Personal information
- Born: 12 September 1930 Asker, Norway
- Died: 2 June 2005 (aged 74)

Medal record
Men's Nordic combined
World Championships
| Silver medal – second place | 1954 Falun | Individual |
| Bronze medal – third place | 1958 Lahti | Individual |

= Gunder Gundersen =

Norwegian Nordic combined skier

Gunder Gundersen (12 September 1930 – 2 June 2005) was a Norwegian Nordic combined skier and sports official. He was born in Asker.

==Competitive career==
During his active career he won two individual FIS Nordic World Ski Championships medals (1954: silver, 1958: bronze) and the Holmenkollen ski festival three times (1952, 1959 (shared with Sverre Stenersen, and 1960). He finished eleventh in the Nordic combined event at the 1960 Winter Olympics in Squaw Valley.

Gundersen received the Holmenkollen medal in 1959 and represented the club IF Frisk Asker.

==Post-retirement career==
Gundersen was the Technical Director of the Nordic combined individual event at the 1980 Winter Olympics in Lake Placid, New York.

His most significant impact on Nordic combined was creating the "Gundersen method", in use since 1985. This method recalculated the ski jumping points into cross-country skiing start times with the athletes then starting at staggered times with the winning ski jumper starting first.

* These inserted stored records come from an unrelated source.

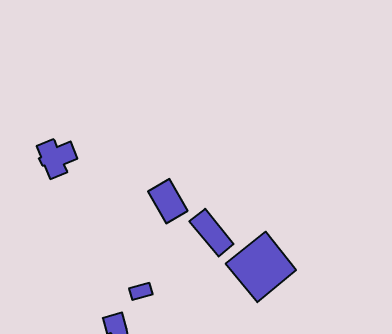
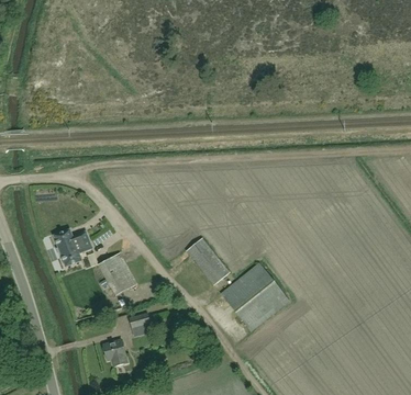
building: [37,139,77,179] -> [53,229,92,268]
building: [148,179,188,223] -> [99,253,137,296]

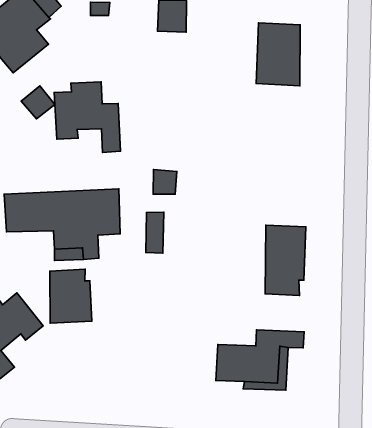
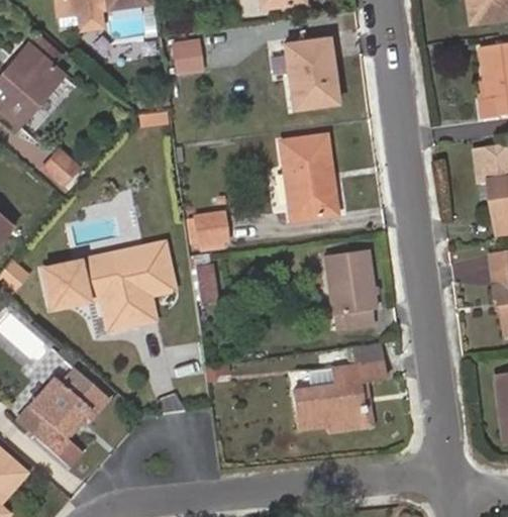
building: [54,82,120,153] -> none
building: none -> [279,133,335,219]
building: [50,269,92,323] -> none

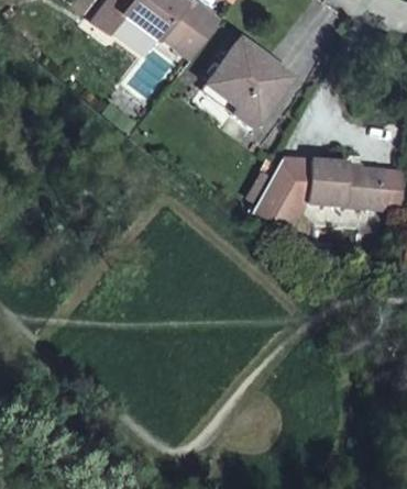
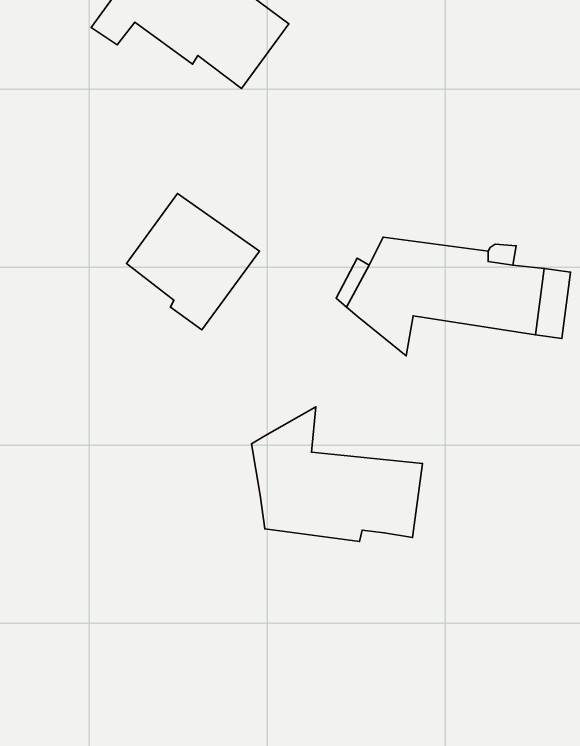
building: [207,38,290,124] -> [127,193,260,330]
building: none -> [251,407,422,541]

For the 15 km individual and the 7.5 km sprint, the difference between the competitors at the start of the cross country portion of the event was one ski jumping point equaling four seconds. For the 4 × 5 km team event, one ski jumping point equaled 3 seconds, but this was changed in 1995 to one point equaling 1.5 seconds, then in 2005 to one point equaling one second, and then again in 2009 to one point equaling 1.33 seconds.